Task to carry out:
Give the data back exactly. Leave out any images.
═════ Data for this task
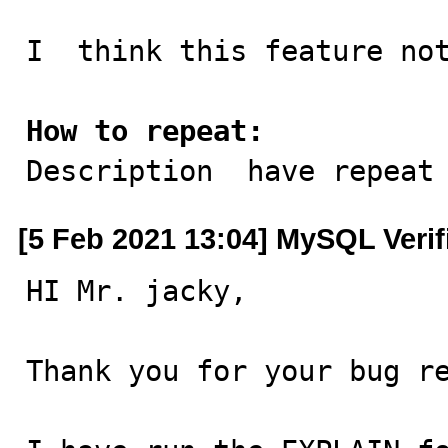
I  think this feature not
How to repeat:

Description  have repeat
[5 Feb 2021 13:04] MySQL Veri
HI Mr. jacky,

Thank you for your bug re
══════════
The completed task:
I  think this feature not
How to repeat:

Description  have repeat
[5 Feb 2021 13:04] MySQL Veri
HI Mr. jacky,

Thank you for your bug re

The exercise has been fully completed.